Having previously cut his teeth on social media ad campaigns and a couple of short films, marketer-turned-movie-director Jason Zada has made a feature-length debut that is quite remarkably amateurish – misjudged horror that lurches from tired misconception to borderline insult. Indeed, it is difficult to decide for whom the film holds more contempt: Japanese cultural custom and folklore, or its audience. It doesn’t matter particularly, as the rehashed exteriors of neon Tokyo (lifted almost shot for shot from Lost in Translation) and shrieking Japanese women in the hurried opening frames set a tone of formulaic ignorance that remains throughout.
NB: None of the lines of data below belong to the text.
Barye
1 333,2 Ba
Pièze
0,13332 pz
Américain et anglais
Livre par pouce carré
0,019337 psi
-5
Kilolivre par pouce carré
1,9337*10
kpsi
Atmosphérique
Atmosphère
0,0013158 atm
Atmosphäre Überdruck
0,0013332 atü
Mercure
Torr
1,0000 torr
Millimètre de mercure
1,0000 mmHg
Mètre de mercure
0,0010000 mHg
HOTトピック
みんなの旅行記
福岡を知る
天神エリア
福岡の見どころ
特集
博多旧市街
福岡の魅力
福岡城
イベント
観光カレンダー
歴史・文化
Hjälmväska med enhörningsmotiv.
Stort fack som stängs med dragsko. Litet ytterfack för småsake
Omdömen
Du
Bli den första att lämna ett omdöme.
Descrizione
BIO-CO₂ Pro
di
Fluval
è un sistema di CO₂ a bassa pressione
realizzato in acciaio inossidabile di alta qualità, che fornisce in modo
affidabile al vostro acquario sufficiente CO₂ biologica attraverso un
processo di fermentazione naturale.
We follow Sarah (Natalie Dormer) to Japan in search of her sister Jess (also Dormer), because her psychic twin senses have told her she’s in trouble. Jess, made up in black eyeliner and teenage sulk (just so we know how she totally represents the other side of the coin to the straight-laced Sarah), has ventured into the eponymous Aokigahara forest, a strip of land in the foothills of Mount Fuji where people go to commit suicide. Sarah enlists the help of slimy pick-up artist Aiden (but who cares cos he’s, like, sooooo hot), played by a leering Taylor Kinney, and his friend Michi (Yukiyoshi Ozawa), who apparently moonlights as a dodgy guide through the “suicide forest”. The triumvirate commences, and obligatory spooky goings-on poorly ensue.
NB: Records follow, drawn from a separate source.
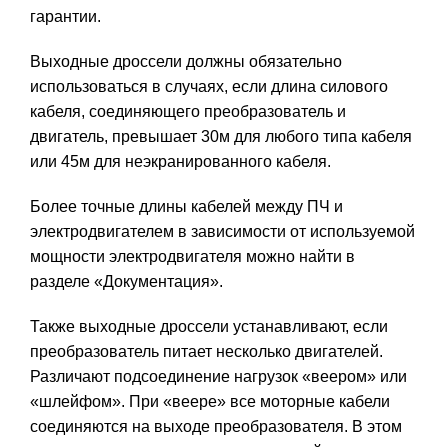
гарантии.
Выходные дроссели должны обязательно
использоваться в случаях, если длина силового
кабеля, соединяющего преобразователь и
двигатель, превышает 30м для любого типа кабеля
или 45м для неэкранированного кабеля.
Более точные длины кабелей между ПЧ и
электродвигателем в зависимости от используемой
мощности электродвигателя можно найти в
разделе «Документация».
Также выходные дроссели устанавливают, если
преобразователь питает несколько двигателей.
Различают подсоединение нагрузок «веером» или
«шлейфом». При «веере» все моторные кабели
соединяются на выходе преобразователя. В этом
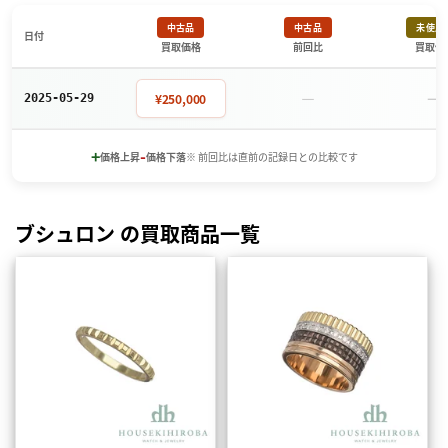
中古品
中古品
未使用
日付
買取価格
前回比
買取価
－
－
¥250,000
2025-05-29
+
-
価格上昇
価格下落
※ 前回比は直前の記録日との比較です
ブシュロン の買取商品一覧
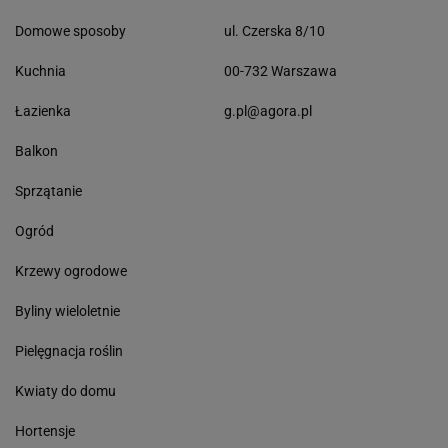
Domowe sposoby
ul. Czerska 8/10
Kuchnia
00-732 Warszawa
Łazienka
g.pl@agora.pl
Balkon
Sprzątanie
Ogród
Krzewy ogrodowe
Byliny wieloletnie
Pielęgnacja roślin
Kwiaty do domu
Hortensje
As with Gus Van Sant’s recent Cannes catastrophe Sea of Trees (another name for Aokigahara), The Forest misses just about every mark it tries for, while simultaneously treating its audience like bleating cattle unworthy of abstract thought or conception. Every detail and idea is a repeat of a superior forbear, spoon-fed to a skin-crawling degree of disdain. Whatever The Forest’s intentions, this may truly mark the birth of idiocracy.
The Forest is released on 26th February 2015.